• Available records:

______

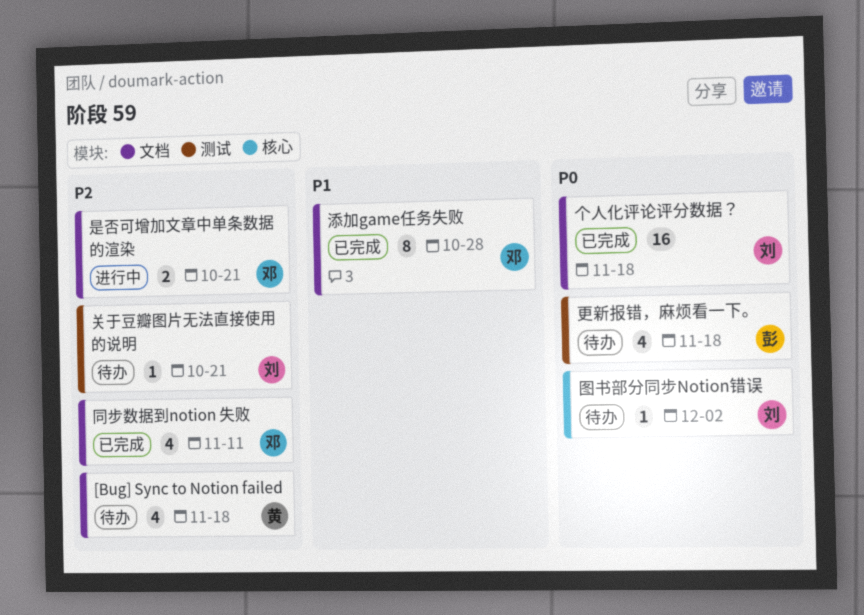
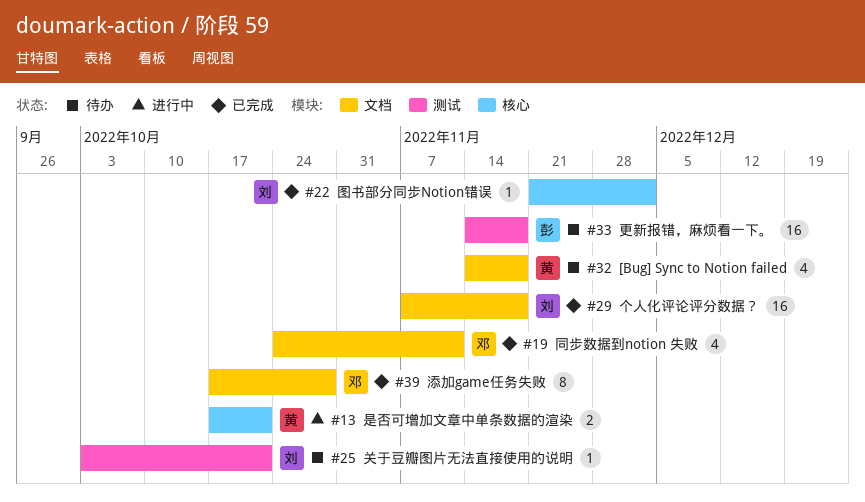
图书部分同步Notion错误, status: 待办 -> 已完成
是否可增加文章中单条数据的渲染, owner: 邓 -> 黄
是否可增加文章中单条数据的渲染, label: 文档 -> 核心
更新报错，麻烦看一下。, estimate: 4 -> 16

______

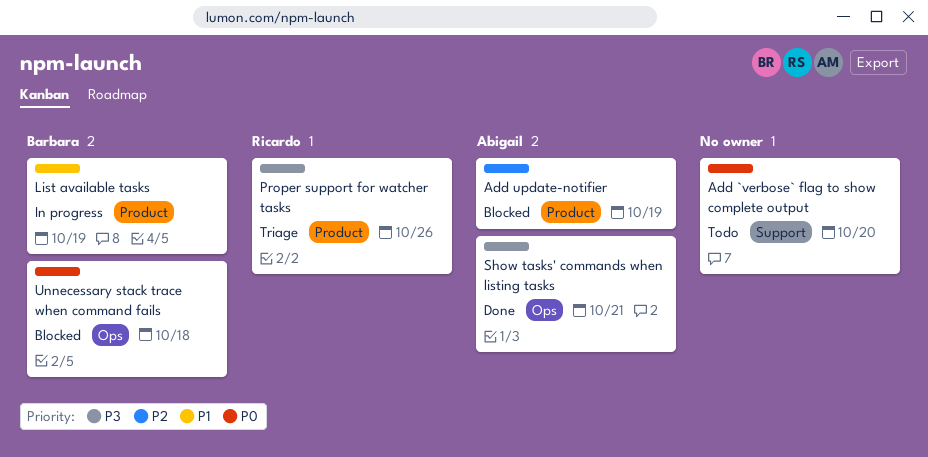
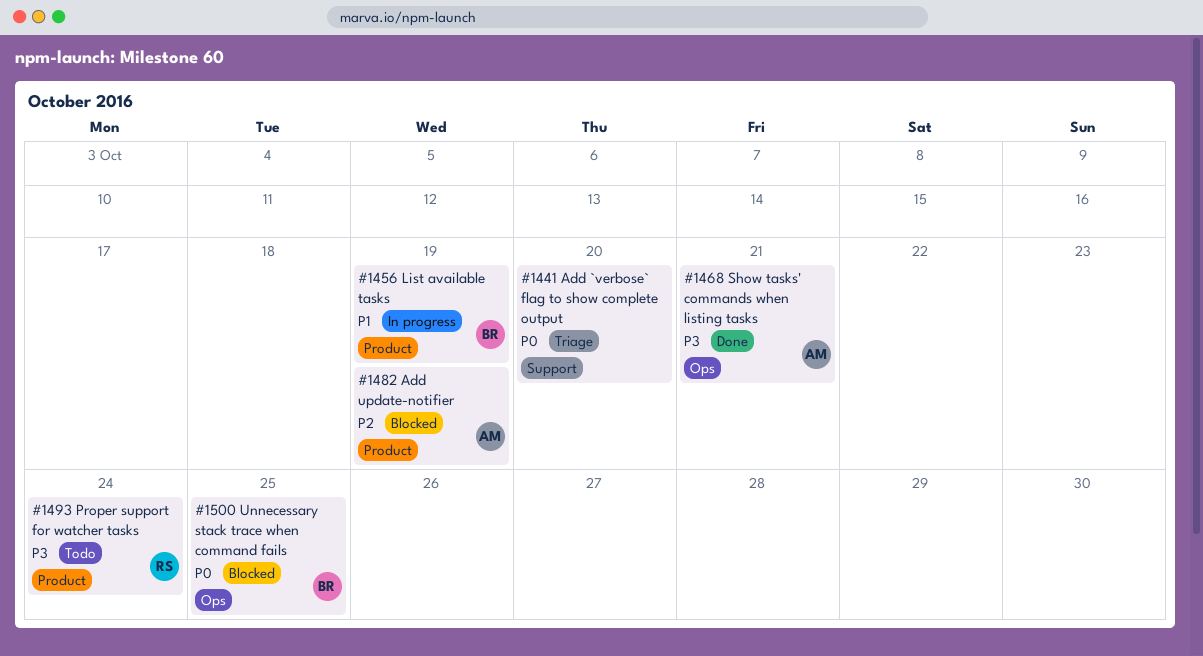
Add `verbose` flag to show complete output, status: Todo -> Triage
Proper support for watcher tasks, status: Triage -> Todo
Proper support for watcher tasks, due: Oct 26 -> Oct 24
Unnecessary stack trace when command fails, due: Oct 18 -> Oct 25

______

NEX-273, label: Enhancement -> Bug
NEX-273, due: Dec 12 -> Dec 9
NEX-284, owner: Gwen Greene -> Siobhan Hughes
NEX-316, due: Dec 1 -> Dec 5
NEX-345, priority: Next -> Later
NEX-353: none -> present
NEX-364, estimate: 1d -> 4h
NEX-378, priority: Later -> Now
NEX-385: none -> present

______

• Exercise directions:
Search the data and copy each line containing "watcher".

• Answer to the problem:
Proper support for watcher tasks, status: Triage -> Todo
Proper support for watcher tasks, due: Oct 26 -> Oct 24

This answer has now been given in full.